11/Aug/2026
Segundo dados da Associação Brasileira de Proteína Animal (ABPA), as exportações brasileiras de carne de frango in natura e processada somaram 519,2 mil toneladas em julho, alta de 29,9% ante igual mês de 2025, quando os embarques totalizaram 399,6 mil toneladas. A receita cambial avançou 34,3% na mesma comparação, para US$ 991,2 milhões, ante US$ 737,8 milhões em julho de 2025. A China liderou os destinos das exportações brasileiras em julho, com 70,5 mil toneladas. Em julho de 2025, o mercado chinês estava fechado para o produto brasileiro em razão do registro de Influenza Aviária de Alta Patogenicidade (IAAP) no Rio Grande do Sul.
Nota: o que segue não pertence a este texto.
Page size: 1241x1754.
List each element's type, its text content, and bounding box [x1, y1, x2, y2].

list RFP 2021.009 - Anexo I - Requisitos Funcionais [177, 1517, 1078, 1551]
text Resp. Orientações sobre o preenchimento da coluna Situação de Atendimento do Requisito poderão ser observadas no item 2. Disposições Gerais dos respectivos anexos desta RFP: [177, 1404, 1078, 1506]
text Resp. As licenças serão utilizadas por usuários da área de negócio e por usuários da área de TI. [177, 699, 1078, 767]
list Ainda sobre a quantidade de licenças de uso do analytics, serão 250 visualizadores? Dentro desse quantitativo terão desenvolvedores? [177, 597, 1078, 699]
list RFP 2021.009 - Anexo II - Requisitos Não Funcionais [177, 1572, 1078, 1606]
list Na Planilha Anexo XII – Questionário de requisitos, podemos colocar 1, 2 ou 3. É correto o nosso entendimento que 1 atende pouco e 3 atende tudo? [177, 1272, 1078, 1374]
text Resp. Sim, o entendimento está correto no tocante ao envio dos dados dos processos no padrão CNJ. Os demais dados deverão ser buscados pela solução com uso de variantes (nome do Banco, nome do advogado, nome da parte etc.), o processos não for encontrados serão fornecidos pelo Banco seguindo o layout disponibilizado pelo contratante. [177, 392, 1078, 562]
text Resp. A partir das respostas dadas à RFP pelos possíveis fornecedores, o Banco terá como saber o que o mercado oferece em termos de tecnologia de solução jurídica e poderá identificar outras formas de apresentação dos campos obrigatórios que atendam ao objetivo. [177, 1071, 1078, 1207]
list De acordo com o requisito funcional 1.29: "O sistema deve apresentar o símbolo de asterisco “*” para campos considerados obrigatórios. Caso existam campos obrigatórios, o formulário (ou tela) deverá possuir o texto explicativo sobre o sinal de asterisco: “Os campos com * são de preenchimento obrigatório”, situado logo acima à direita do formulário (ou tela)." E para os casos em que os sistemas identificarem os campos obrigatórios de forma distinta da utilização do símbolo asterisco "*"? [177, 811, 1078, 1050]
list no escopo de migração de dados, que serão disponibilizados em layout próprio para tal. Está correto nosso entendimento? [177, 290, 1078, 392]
Na sequência, os Emirados Árabes Unidos receberam 41,4 mil toneladas, queda de 19,9%; a Arábia Saudita, 39,7 mil toneladas, alta de 26,2%; o Japão, 38,5 mil toneladas, recuo de 10,2%; a União Europeia, 36,8 mil toneladas; e a África do Sul, 26,1 mil toneladas. União Europeia e África do Sul também mantinham restrições ao produto brasileiro em julho de 2025. O resultado de julho ocorre sobre uma base de comparação afetada pelas restrições impostas após o registro de IAAP em uma granja comercial brasileira em 2025. Mesmo com esse efeito estatístico, o crescimento dos embarques reflete a recuperação das exportações e a manutenção da presença brasileira em diferentes mercados, com avanço das compras em destinos tradicionais e ampliação da demanda em mercados que elevaram suas aquisições.
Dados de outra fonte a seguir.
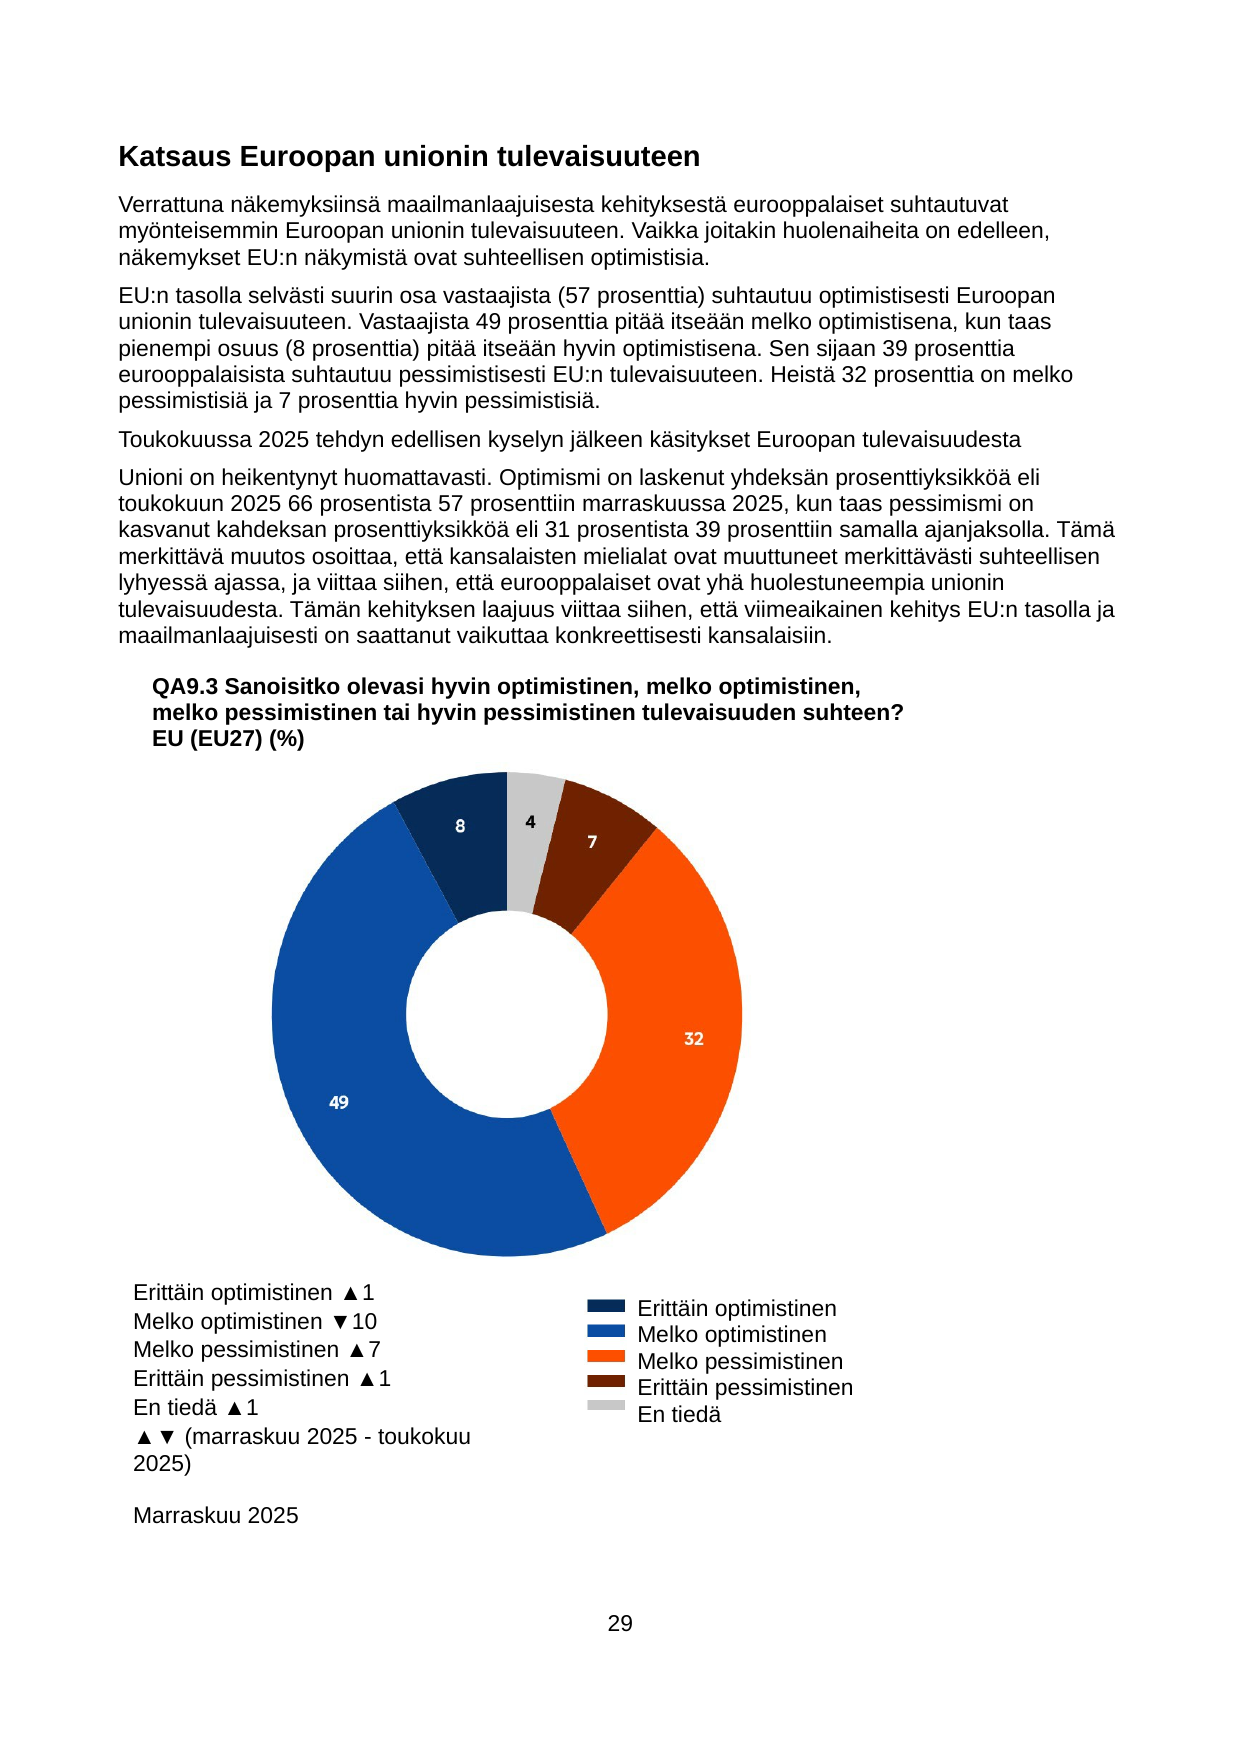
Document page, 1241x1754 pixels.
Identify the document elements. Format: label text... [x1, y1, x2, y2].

text Toukokuussa 2025 tehdyn edellisen kyselyn jälkeen käsitykset Euroopan tulevaisuudesta [118, 426, 1122, 452]
picture [584, 1294, 627, 1410]
text EU:n tasolla selvästi suurin osa vastaajista (57 prosenttia) suhtautuu optimistisesti Euroopan unionin tulevaisuuteen. Vastaajista 49 prosenttia pitää itseään melko optimistisena, kun taas pienempi osuus (8 prosenttia) pitää itseään hyvin optimistisena. Sen sijaan 39 prosenttia eurooppalaisista suhtautuu pessimistisesti EU:n tulevaisuuteen. Heistä 32 prosenttia on melko pessimistisiä ja 7 prosenttia hyvin pessimistisiä. [118, 282, 1122, 414]
picture [257, 762, 754, 1270]
text Unioni on heikentynyt huomattavasti. Optimismi on laskenut yhdeksän prosenttiyksikköä eli toukokuun 2025 66 prosentista 57 prosenttiin marraskuussa 2025, kun taas pessimismi on kasvanut kahdeksan prosenttiyksikköä eli 31 prosentista 39 prosenttiin samalla ajanjaksolla. Tämä merkittävä muutos osoittaa, että kansalaisten mielialat ovat muuttuneet merkittävästi suhteellisen lyhyessä ajassa, ja viittaa siihen, että eurooppalaiset ovat yhä huolestuneempia unionin tulevaisuudesta. Tämän kehityksen laajuus viittaa siihen, että viimeaikainen kehitys EU:n tasolla ja maailmanlaajuisesti on saattanut vaikuttaa konkreettisesti kansalaisiin. [118, 464, 1122, 648]
text Verrattuna näkemyksiinsä maailmanlaajuisesta kehityksestä eurooppalaiset suhtautuvat myönteisemmin Euroopan unionin tulevaisuuteen. Vaikka joitakin huolenaiheita on edelleen, näkemykset EU:n näkymistä ovat suhteellisen optimistisia. [118, 191, 1122, 270]
subtitle Katsaus Euroopan unionin tulevaisuuteen [118, 139, 1122, 172]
Entre os Estados exportadores, o Paraná permaneceu na liderança em julho, com 227,1 mil toneladas embarcadas, alta de 49,3% ante igual mês de 2025. Santa Catarina ficou em segundo lugar, com 114,4 mil toneladas, crescimento de 20,0%, seguido pelo Rio Grande do Sul, com 58,0 mil toneladas, alta de 25,5%; São Paulo, com 29,2 mil toneladas, avanço de 9,0%; e Goiás, com 25,8 mil toneladas, aumento de 13,3%. No acumulado de janeiro a julho, as exportações brasileiras de carne de frango alcançaram 3,455 milhões de toneladas, crescimento de 15,2% ante as 3 milhões de toneladas embarcadas no mesmo período de 2025. A receita cambial somou US$ 6,690 bilhões, alta de 19,3% em relação aos US$ 5,609 bilhões registrados nos sete primeiros meses de 2025. Fonte: Broadcast Agro. Adaptado por Cogo Inteligência em Agronegócio.